Sous l’habitation Duquerry, cette rivière roule dans un canal étroit, creusé dans un bloc de pierre par les eaux elles-mêmes et les fragments de roches qu’elles entraînent parfois, et retombe dans un bassin profond. Ce lieu s’appelle la Coulisse ; on s’y amuse singulièrement ; comme ce canal est incliné, on s’assied à son extrémité supérieure et on se trouve emporté rapidement par l’eau jusque dans le bassin. Quand des dames veulent se donner ce plaisir, des hommes restent dans le bassin pour les recevoir, car, ne sachant ordinairement pas nager, elles pourraient se blesser ou même se noyer.

10° La rivière Bananier. Sa source, située au pied du morne Ségur, est froide et contient un volume d’eau assez considérable. À deux cents pas à peu près de sa source, cette rivière forme, entre la montagne de la Madeleine et le morne Ségur, un étang très-vaste, que l’on nomme, si je ne me trompe, l’étang Bon-Dieu ; de cet étang, elle passe sous un petit morne, et, après avoir traversé le quartier des Trois-Rivières, elle va se jeter dans la mer. L’étang Zombi se décharge d’une partie de ses eaux dans cette rivière au moyen d’un ravin qui les fait communiquer. Tous les lieux voisins de la source de cette rivière appartenaient à un M. de Ségur, qui a employé, dit-on, d’énormes sommes pour faire concourir à leur embellissement l’art et la nature ; il avait fait faire sur l’étang Bon-Dieu des îles flottantes qu’on y voit encore et qui servent de retraite aux canards sauvages et aux poules d’eau qui abondent dans cet étang. Je n’ai point été visiter ces lieux, qui sont maintenant presque abandonnés, mais, d’après ce qu’on m’en a dit, du temps de M. de Ségur, ils étaient charmants quoique toujours un peu sauvages.

11° Le Grand-Carbey. Cette rivière a sa source au nord-est de la Soufrière, au pied du morne Mitan. À une lieue environ de sa source, elle forme, au-dessus de la Cabes-Terre, une superbe cascade qui a bien cent cinquante pieds de hauteur, traverse le quartier de la Cabes-Terre et va se perdre dans l’Océan.

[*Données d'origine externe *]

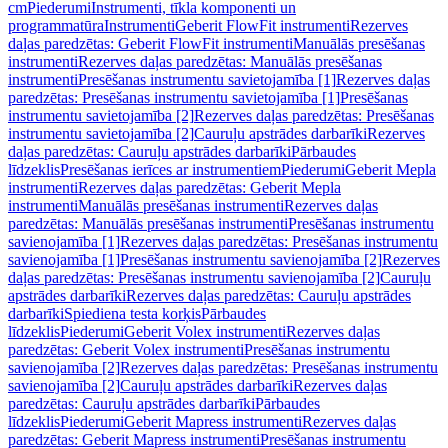
cm
Piederumi
Instrumenti, tīkla komponenti un
programmatūra
Instrumenti
Geberit FlowFit instrumenti
Rezerves
daļas paredzētas: Geberit FlowFit instrumenti
Manuālās presēšanas
instrumenti
Rezerves daļas paredzētas: Manuālās presēšanas
instrumenti
Presēšanas instrumentu savietojamība [1]
Rezerves daļas
paredzētas: Presēšanas instrumentu savietojamība [1]
Presēšanas
instrumentu savietojamība [2]
Rezerves daļas paredzētas: Presēšanas
instrumentu savietojamība [2]
Cauruļu apstrādes darbarīki
Rezerves
daļas paredzētas: Cauruļu apstrādes darbarīki
Pārbaudes
līdzeklis
Presēšanas ierīces ar instrumentiem
Piederumi
Geberit Mepla
instrumenti
Rezerves daļas paredzētas: Geberit Mepla
instrumenti
Manuālās presēšanas instrumenti
Rezerves daļas
paredzētas: Manuālās presēšanas instrumenti
Presēšanas instrumentu
savienojamība [1]
Rezerves daļas paredzētas: Presēšanas instrumentu
savienojamība [1]
Presēšanas instrumentu savienojamība [2]
Rezerves
daļas paredzētas: Presēšanas instrumentu savienojamība [2]
Cauruļu
apstrādes darbarīki
Rezerves daļas paredzētas: Cauruļu apstrādes
darbarīki
Spiediena testa korķis
Pārbaudes
līdzeklis
Piederumi
Geberit Volex instrumenti
Rezerves daļas
paredzētas: Geberit Volex instrumenti
Presēšanas instrumentu
savienojamība [2]
Rezerves daļas paredzētas: Presēšanas instrumentu
savienojamība [2]
Cauruļu apstrādes darbarīki
Rezerves daļas
paredzētas: Cauruļu apstrādes darbarīki
Pārbaudes
līdzeklis
Piederumi
Geberit Mapress instrumenti
Rezerves daļas
paredzētas: Geberit Mapress instrumenti
Presēšanas instrumentu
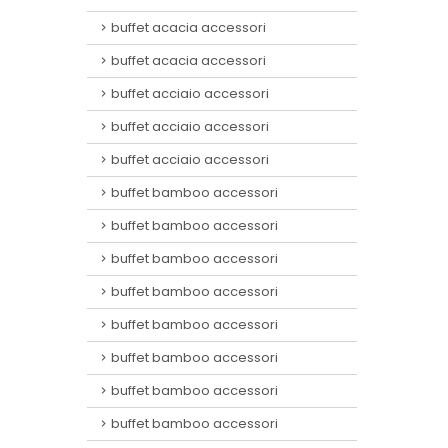
buffet acacia accessori
buffet acacia accessori
buffet acciaio accessori
buffet acciaio accessori
buffet acciaio accessori
buffet bamboo accessori
buffet bamboo accessori
buffet bamboo accessori
buffet bamboo accessori
buffet bamboo accessori
buffet bamboo accessori
buffet bamboo accessori
buffet bamboo accessori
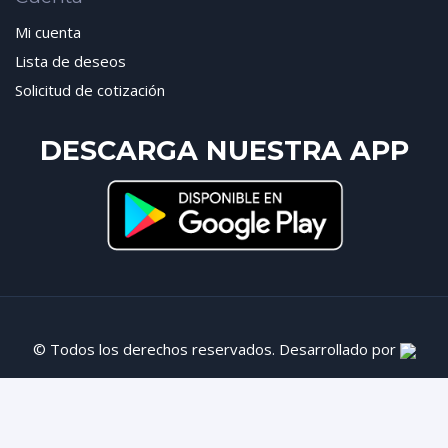
Mi cuenta
Lista de deseos
Solicitud de cotización
DESCARGA NUESTRA APP
© Todos los derechos reservados. Desarrollado por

Il est une fontaine thermale qui, comme celles dont j’ai parlé, ne donne pas naissance à un torrent, parce qu’elle n’est pas située convenablement pour cela, mais qui, peut-être plus que les autres, mérite d’être citée ; c’est la fontaine de Bouillante ; elle est située sous le vent, c’est-à-dire à l’ouest de l’île, sur le rivage ; l’eau en est bouillante ; les nègres du voisinage y font cuire des œufs, de la morue, des bananes, de la viande, etc. ; c’est la température de cette fontaine qui a fait donner au quartier le nom de Bouillante. Près de celle-ci, et dans la mer même, sont d’autres fontaines dont on voit bouillonner les eaux au travers celles de l’Océan, et dont la température doit-être aussi fort élevée, puisque l’eau de la mer est chaude jusqu’à une assez grande distance.